▶ _What is being asked_
Nothing but an exact repeat of the entries below should appear in your answer.

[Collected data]
● ● ● ● ● ● ●

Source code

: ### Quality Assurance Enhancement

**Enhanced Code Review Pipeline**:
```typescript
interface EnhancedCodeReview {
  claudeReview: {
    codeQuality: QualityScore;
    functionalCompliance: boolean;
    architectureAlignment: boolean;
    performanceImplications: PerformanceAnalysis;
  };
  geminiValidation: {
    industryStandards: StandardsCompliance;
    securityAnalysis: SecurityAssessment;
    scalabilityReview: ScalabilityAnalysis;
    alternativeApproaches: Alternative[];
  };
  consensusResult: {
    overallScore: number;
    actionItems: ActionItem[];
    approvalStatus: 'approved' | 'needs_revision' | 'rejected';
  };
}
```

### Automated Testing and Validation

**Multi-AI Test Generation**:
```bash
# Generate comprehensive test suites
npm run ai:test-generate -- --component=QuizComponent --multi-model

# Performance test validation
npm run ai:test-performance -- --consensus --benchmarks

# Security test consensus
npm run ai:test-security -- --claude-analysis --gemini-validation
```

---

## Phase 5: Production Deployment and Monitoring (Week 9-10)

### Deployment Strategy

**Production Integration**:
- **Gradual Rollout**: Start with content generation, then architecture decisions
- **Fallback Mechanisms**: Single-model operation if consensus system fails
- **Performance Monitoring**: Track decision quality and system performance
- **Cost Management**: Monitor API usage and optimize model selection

● ● ● ● ● ● ●

▶ _Response to the exercise_
Source code

: ### Quality Assurance Enhancement

**Enhanced Code Review Pipeline**:
```typescript
interface EnhancedCodeReview {
  claudeReview: {
    codeQuality: QualityScore;
    functionalCompliance: boolean;
    architectureAlignment: boolean;
    performanceImplications: PerformanceAnalysis;
  };
  geminiValidation: {
    industryStandards: StandardsCompliance;
    securityAnalysis: SecurityAssessment;
    scalabilityReview: ScalabilityAnalysis;
    alternativeApproaches: Alternative[];
  };
  consensusResult: {
    overallScore: number;
    actionItems: ActionItem[];
    approvalStatus: 'approved' | 'needs_revision' | 'rejected';
  };
}
```

### Automated Testing and Validation

**Multi-AI Test Generation**:
```bash
# Generate comprehensive test suites
npm run ai:test-generate -- --component=QuizComponent --multi-model

# Performance test validation
npm run ai:test-performance -- --consensus --benchmarks

# Security test consensus
npm run ai:test-security -- --claude-analysis --gemini-validation
```

---

## Phase 5: Production Deployment and Monitoring (Week 9-10)

### Deployment Strategy

**Production Integration**:
- **Gradual Rollout**: Start with content generation, then architecture decisions
- **Fallback Mechanisms**: Single-model operation if consensus system fails
- **Performance Monitoring**: Track decision quality and system performance
- **Cost Management**: Monitor API usage and optimize model selection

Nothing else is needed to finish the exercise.